For the past ten years, Townsend has been collecting intensive survey data in Thailand from approximately 1500 households in 100 villages. This dataset includes monthly surveys (looking at, amongst others, household income and cash-flow) and annual resurveys. The Townsend Thai Data is believed to be one of the most expansive datasets in frequency, detail and scope, for any country on record. Using this data as well as secondary data, Townsend began to analyze the relationship between individual households and villages to regional and national economies. He has focused on households, analyzing them as if they were individual enterprises. This distinctly "bottom-up," entrepreneur-centered approach to analyzing wealth creation, which includes insights from anthropology, geography, and leading edge computer science, brings all the pieces together into one coherent picture. This is what Townsend has coined Applied General Equilibrium Enterprise Economics, or AGE3.

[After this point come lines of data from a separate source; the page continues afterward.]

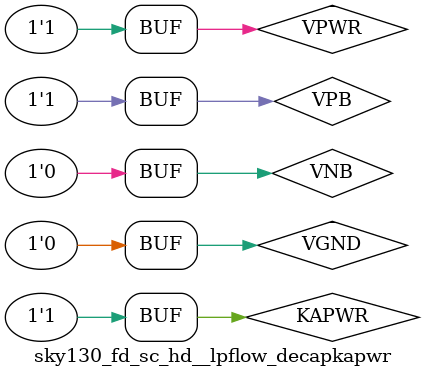
<source format=v>
/*
 * Copyright 2020 The SkyWater PDK Authors
 *
 * Licensed under the Apache License, Version 2.0 (the "License");
 * you may not use this file except in compliance with the License.
 * You may obtain a copy of the License at
 *
 *     https://www.apache.org/licenses/LICENSE-2.0
 *
 * Unless required by applicable law or agreed to in writing, software
 * distributed under the License is distributed on an "AS IS" BASIS,
 * WITHOUT WARRANTIES OR CONDITIONS OF ANY KIND, either express or implied.
 * See the License for the specific language governing permissions and
 * limitations under the License.
 *
 * SPDX-License-Identifier: Apache-2.0
*/


`ifndef SKY130_FD_SC_HD__LPFLOW_DECAPKAPWR_BEHAVIORAL_V
`define SKY130_FD_SC_HD__LPFLOW_DECAPKAPWR_BEHAVIORAL_V

/**
 * lpflow_decapkapwr: Decoupling capacitance filler on keep-alive
 *                    rail.
 *
 * Verilog simulation functional model.
 */

`timescale 1ns / 1ps
`default_nettype none

`celldefine
module sky130_fd_sc_hd__lpflow_decapkapwr ();

    // Module supplies
    supply1 VPWR ;
    supply1 KAPWR;
    supply0 VGND ;
    supply1 VPB  ;
    supply0 VNB  ;
     // No contents.
endmodule
`endcelldefine

`default_nettype wire
`endif  // SKY130_FD_SC_HD__LPFLOW_DECAPKAPWR_BEHAVIORAL_V
</source>
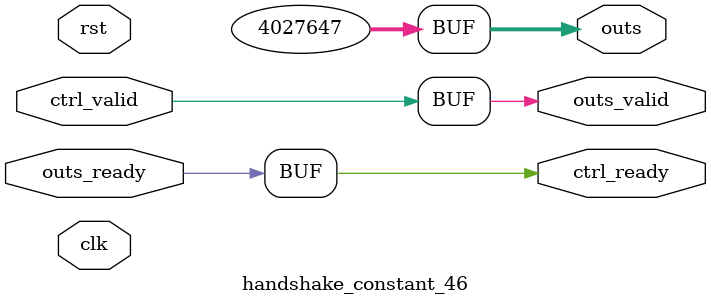
<source format=v>
`timescale 1ns / 1ps
module handshake_constant_46 #(
  parameter DATA_WIDTH = 32  // Default set to 32 bits
) (
  input                       clk,
  input                       rst,
  // Input Channel
  input                       ctrl_valid,
  output                      ctrl_ready,
  // Output Channel
  output [DATA_WIDTH - 1 : 0] outs,
  output                      outs_valid,
  input                       outs_ready
);
  assign outs       = 22'b1111010111010011111111;
  assign outs_valid = ctrl_valid;
  assign ctrl_ready = outs_ready;

endmodule

</source>
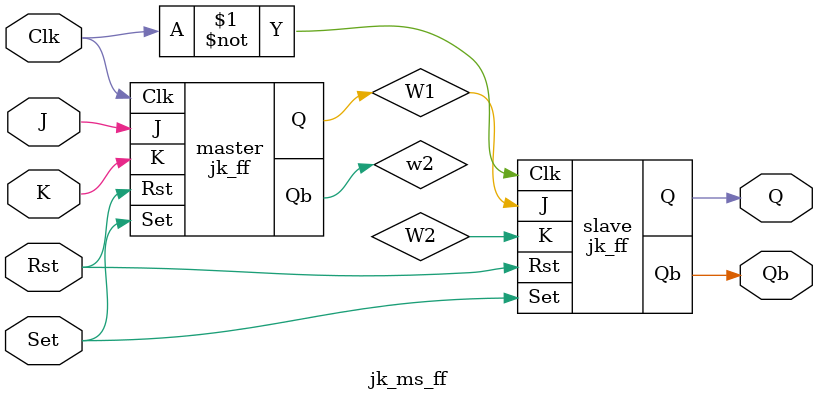
<source format=v>


module jk_ff (
    Q, Qb, J, K, Clk, Set, Rst
);
//port declartions
output Q,Qb;
input J, K, Clk, Set, Rst;
//wire declartions
wire w1,w2;

//from basic gates 3 input nand gates 
 nand n1(w1,J,Qb,Clk);
 nand n2(w2,K,Q,Clk);

 nand n3(Q,W1,Qb);
 nand n4(Qb,W2,Q);
    
endmodule

module jk_ms_ff (
   Q, Qb, J, K, Clk, Set, Rst
);
//port declartions
output Q,Qb;
input J, K, Clk, Set, Rst;
//wire declartions
wire w1,w2;
//instantiating lower block
jk_ff master(W1,w2,J,K,Clk,Set,Rst);
jk_ff slave(Q,Qb,W1,W2,~Clk,Set,Rst);
endmodule


</source>
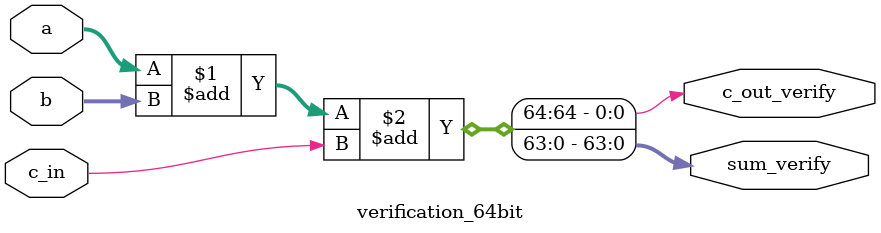
<source format=v>
`timescale 1ns / 1ps


module verification_64bit(a,b,c_in,c_out_verify,sum_verify);
//declare inputs a, b, c_in
input	[63:0]a;
input [63:0]b;
input c_in;
output c_out_verify; 
output [63:0]sum_verify; //declare outputs c_out and sum

assign {c_out_verify, sum_verify} = a + b + c_in;

endmodule


</source>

Townsend and his colleagues from the University of Chicago, MIT, and Yale are applying this method to the study of enterprise-based strategies which alleviate poverty in developing economies. In collaboration with MIT's Poverty Action Lab, Yale's Economic Growth Center, and the University of Chicago's Computation Institute, Townsend has forged "The Enterprise Initiative." Enabled by generous funding from the John Templeton Foundation, this initiative seeks to elucidate enterprise-based solutions to poverty by studying the specific factors that lead to success at the individual level. These factors range from attitudes, expectations, beliefs, and aspirations to problems like access to basic physical and financial infrastructure.